It doesn't seem like many people have noticed or cared, so I doubt many people use DNSSEC at all and the whole system could (and should) be scrapped one day with barely anyone noticing.

lima has an anaylsis of the issue causing trouble:

https://news.ycombinator.com/item?id=30757487

1 comments

APPLE.COM isn't signed at all; this isn't a DNSSEC issue.

In the future, if you want to check if something is DNSSEC-signed (things rarely are: DNSSEC is overwhelmingly not enabled on the commercial Internet), you can just `host -t ds <domain>`.

I noticed it because developer.apple.com failed validation using systemd-resolved with DNSSEC enabled when someone posted a link on HN (but worked fine with DNSSEC disabled). It still does. The main apple site doesn't have that issue (the post I linked to gave the general, non-DNSSEC related issue this time).

I tried several local utilities and options but couldn't find a reliable way to determine if a site would resolve under systemd-resolved with DNSSEC enabled other than using systemd-resolve with DNSSEC enabled. It seemed like any time dnsviz.net shows an error the domain will not resolve, but some things it shows as warnings also cause sites to not resolve while other warnings do not. My favorite is that Verisign's DNSSEC validator's domain fails to resolve with DNSSEC enabled.

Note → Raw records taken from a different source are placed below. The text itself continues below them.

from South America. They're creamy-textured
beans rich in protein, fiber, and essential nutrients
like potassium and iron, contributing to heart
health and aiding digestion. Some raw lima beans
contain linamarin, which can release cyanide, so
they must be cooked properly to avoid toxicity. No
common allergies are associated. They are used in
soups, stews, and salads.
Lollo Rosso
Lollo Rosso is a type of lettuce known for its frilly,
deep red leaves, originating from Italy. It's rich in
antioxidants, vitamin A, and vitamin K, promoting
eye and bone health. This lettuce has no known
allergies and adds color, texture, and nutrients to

Possibly some or all of this is systemd-resolved doing the wrong thing, however the errors and warnings on dnsviz.net make me think this is not the case. www.google.com, for example, does not show any warnings or errors.

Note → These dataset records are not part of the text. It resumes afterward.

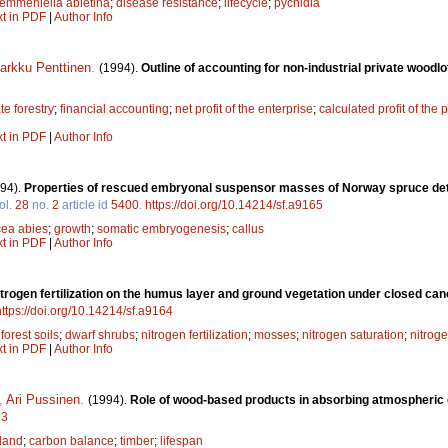
emmeniella abietina
;
disease resistance
;
lifecycle
;
pycnidia
xt in PDF
|
Author Info
arkku Penttinen
.
(1994).
Outline of accounting for non-industrial private woodlo
te forestry
;
financial accounting
;
net profit of the enterprise
;
calculated profit of the 
xt in PDF
|
Author Info
94).
Properties of rescued embryonal suspensor masses of Norway spruce det
ol.
28
no.
2
article id
5400
.
https://doi.org/10.14214/sf.a9165
cea abies
;
growth
;
somatic embryogenesis
;
callus
xt in PDF
|
Author Info
nitrogen fertilization on the humus layer and ground vegetation under closed ca
https://doi.org/10.14214/sf.a9164
;
forest soils
;
dwarf shrubs
;
nitrogen fertilization
;
mosses
;
nitrogen saturation
;
nitrog
xt in PDF
|
Author Info
,
Ari Pussinen
.
(1994).
Role of wood-based products in absorbing atmospheric
63
land
;
carbon balance
;
timber
;
lifespan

GOOGLE.COM is also not DNSSEC-signed. Seriously, almost nothing is.
Right, but my point is "not DNSSEC-signed" does not seem to be the same as "free of configuration errors that prevent resolution of the name with DNSSEC enabled".
Which configuration errors would those be? Without a DS record, there's no DNSSEC happening at the resolver, is there?
I tried looking again and found that it is systemd-resolved's error at least in the developer.apple.com case (the Verisign one is a bit different but potentially might also be a systemd-resolved issue). It seems the issue is that the servers for g.applimg.com are completely DNSSEC-unaware and querying the DS record somehow doesn't work the way DNSSEC wants it to even in the "no DNSSEC" case, however the parent zone correctly indicates that there is no DNSSEC so it should be accepted.

https://github.com/systemd/systemd/issues/9867#issuecomment-...

It sounds like systemd-resolved has had a bunch of issues like that where it fails (or previously failed) on things that would be an issue if DNSSEC was enabled but shouldn't due to DNSSEC not being used. I'll stop blaming DNSSEC.